Text: Begin

Computer assisted translation tool written in Java

OmegaT is a computer-assisted translation tool written in the Java programming language. It is a free, open-source software originally developed by Keith Godfrey in 2000, and is currently developed by a team led by Aaron Madlon-Kay.

OmegaT is intended for professional translators. Its features include customisable segmentation using regular expressions, translation memory with fuzzy matching and match propagation, glossary matching, dictionary matching, translation memory and reference material searching, and inline spell-checking using Hunspell spelling dictionaries.

OmegaT runs on Linux, macOS, Microsoft Windows and Solaris, and requires Java 8. It is available in 27 languages. According to a survey in 2010 among 458 professional translators, OmegaT is used 1/3 as much as Wordfast, Déjà Vu and MemoQ, and 1/8 as much as the market leader Trados.

== History ==
OmegaT was first developed by Keith Godfrey in 2000. It was originally written in C++.

The first public release in February 2001 was written in Java. This version used a proprietary translation memory format. It could translate unformatted text files, and HTML, and perform only block-level segmentation (i.e. paragraphs instead of sentences).

== Development and software releases ==

The development of OmegaT is hosted on SourceForge and led by Aaron Madlon-Kay. There is a "standard" version, which always has a complete user manual and a "latest" version which includes features that are not yet documented in the user manual.

== How OmegaT works ==

OmegaT handles a translation job as a project, a hierarchy of folders with specific names. The user copies non-translated documents into one named /source/ (or subfolders thereof). The Editor pane displays the source documents as individual “segments” for translation one segment at a time. OmegaT, when directed, generates the (partially) translated versions in the /target/ subfolder.

Other named folders include ones for automatic consultation within the program: /tm/ for existing translation pairs in .tmx format, /tm/auto/ for automatic translation of 100% matches, /glossary/ for glossaries, /dictionary/ for StarDict (and .tbx) dictionaries.

When the user goes to translate a segment in the Editor pane, OmegaT automatically searches the .tmx files in the /tm/ hierarchy for previous translation pairs with similar source sentences and displays them in the Fuzzy Matches pane for insertion into the Editor pane with a keyboard shortcut. The Glossary and Dictionary panes provide similar automatic look-up functions for any glossaries and dictionaries in the corresponding named folders in the project. The optional Machine Translation pane shows machine translations from Google Translate and similar services.

Text: End

▸ Your objective
Can you repeat the part of the OmegaT text that opens with the words containing "When the user" and closes with "and similar services.", replacing "keyboard shortcut" with "hotkey"?

Data extracts: Begin

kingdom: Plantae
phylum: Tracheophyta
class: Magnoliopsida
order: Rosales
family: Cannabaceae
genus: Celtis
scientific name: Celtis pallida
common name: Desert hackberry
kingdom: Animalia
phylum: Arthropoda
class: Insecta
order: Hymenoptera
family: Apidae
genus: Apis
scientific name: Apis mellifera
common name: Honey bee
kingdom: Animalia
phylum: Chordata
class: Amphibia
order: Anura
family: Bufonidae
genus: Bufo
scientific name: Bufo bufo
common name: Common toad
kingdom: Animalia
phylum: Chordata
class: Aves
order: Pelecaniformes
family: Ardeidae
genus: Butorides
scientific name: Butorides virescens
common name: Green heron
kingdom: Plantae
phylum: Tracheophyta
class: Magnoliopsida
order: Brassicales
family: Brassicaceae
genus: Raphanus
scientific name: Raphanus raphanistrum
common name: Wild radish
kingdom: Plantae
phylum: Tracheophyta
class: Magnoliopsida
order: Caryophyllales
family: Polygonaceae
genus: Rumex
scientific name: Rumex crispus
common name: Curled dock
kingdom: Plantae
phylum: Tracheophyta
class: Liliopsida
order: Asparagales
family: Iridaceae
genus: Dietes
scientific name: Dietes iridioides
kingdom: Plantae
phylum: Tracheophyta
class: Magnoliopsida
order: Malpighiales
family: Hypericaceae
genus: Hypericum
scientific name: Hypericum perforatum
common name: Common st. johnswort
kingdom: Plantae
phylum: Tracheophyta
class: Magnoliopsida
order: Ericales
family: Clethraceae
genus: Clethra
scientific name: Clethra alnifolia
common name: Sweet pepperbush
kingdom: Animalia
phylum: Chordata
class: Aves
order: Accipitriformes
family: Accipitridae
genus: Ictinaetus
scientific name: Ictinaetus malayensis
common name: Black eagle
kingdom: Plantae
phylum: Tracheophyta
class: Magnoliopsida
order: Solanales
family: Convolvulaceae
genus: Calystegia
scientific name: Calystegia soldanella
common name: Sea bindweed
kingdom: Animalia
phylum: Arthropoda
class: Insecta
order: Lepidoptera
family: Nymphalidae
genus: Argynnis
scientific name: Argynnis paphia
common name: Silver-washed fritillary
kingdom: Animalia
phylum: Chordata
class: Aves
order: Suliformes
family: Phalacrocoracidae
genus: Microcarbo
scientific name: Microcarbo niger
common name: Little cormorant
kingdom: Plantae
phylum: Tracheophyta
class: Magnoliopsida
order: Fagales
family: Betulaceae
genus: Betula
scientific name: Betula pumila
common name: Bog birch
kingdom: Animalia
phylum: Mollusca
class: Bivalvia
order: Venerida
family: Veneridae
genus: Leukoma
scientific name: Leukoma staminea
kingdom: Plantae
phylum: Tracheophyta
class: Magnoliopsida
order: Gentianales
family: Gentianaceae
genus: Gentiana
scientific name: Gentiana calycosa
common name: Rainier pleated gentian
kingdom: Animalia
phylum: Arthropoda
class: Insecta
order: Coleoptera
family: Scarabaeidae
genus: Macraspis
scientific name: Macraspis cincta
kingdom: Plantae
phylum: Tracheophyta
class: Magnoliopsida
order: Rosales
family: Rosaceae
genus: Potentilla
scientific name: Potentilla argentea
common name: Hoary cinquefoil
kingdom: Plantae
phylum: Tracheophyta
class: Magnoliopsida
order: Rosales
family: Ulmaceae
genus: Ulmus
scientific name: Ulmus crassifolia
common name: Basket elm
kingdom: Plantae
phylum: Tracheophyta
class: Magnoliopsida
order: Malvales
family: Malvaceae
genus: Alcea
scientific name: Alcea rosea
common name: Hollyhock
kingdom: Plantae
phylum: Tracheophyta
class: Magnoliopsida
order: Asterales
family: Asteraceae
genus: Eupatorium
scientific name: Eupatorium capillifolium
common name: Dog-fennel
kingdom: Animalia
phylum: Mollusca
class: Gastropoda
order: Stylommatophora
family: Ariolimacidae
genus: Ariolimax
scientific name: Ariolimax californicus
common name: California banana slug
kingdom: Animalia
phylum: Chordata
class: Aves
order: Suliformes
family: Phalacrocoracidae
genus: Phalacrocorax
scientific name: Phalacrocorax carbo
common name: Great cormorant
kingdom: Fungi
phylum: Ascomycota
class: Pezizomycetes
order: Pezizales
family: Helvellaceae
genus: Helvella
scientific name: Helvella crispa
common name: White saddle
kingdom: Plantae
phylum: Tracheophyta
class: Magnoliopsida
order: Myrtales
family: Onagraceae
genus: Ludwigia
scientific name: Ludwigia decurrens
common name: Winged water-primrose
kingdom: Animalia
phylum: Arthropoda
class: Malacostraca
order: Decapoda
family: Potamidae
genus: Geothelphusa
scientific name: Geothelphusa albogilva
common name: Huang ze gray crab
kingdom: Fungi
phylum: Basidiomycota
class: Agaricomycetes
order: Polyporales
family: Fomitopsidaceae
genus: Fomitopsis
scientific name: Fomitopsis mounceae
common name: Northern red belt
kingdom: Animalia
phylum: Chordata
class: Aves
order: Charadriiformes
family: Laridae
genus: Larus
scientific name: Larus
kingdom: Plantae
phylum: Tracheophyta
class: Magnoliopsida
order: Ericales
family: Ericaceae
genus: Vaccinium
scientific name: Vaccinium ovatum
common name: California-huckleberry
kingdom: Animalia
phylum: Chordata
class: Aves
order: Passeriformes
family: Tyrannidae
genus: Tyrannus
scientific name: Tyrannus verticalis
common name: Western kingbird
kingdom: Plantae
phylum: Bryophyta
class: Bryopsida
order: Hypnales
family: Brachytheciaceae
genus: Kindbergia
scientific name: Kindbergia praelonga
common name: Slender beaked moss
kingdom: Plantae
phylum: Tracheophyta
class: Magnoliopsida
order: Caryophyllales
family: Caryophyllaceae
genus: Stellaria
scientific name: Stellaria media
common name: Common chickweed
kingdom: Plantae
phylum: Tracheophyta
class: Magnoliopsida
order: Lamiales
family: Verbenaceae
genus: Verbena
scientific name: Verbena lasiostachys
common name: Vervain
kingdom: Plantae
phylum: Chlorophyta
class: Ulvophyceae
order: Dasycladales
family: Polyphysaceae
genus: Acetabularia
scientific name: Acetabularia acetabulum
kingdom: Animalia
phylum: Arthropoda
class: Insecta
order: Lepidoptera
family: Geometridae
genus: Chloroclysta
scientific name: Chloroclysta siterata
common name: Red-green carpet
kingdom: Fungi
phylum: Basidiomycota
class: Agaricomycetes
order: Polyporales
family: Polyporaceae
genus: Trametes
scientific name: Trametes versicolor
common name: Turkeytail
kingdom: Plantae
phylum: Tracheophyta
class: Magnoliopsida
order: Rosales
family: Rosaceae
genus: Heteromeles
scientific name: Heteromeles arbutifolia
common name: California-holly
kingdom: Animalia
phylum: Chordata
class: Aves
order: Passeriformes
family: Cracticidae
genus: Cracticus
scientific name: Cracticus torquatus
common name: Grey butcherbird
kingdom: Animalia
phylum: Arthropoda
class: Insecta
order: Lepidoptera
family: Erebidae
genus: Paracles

Data extracts: End

▸ Reply
When the user goes to translate a segment in the Editor pane, OmegaT automatically searches the .tmx files in the /tm/ hierarchy for previous translation pairs with similar source sentences and displays them in the Fuzzy Matches pane for insertion into the Editor pane with a hotkey. The Glossary and Dictionary panes provide similar automatic look-up functions for any glossaries and dictionaries in the corresponding named folders in the project. The optional Machine Translation pane shows machine translations from Google Translate and similar services.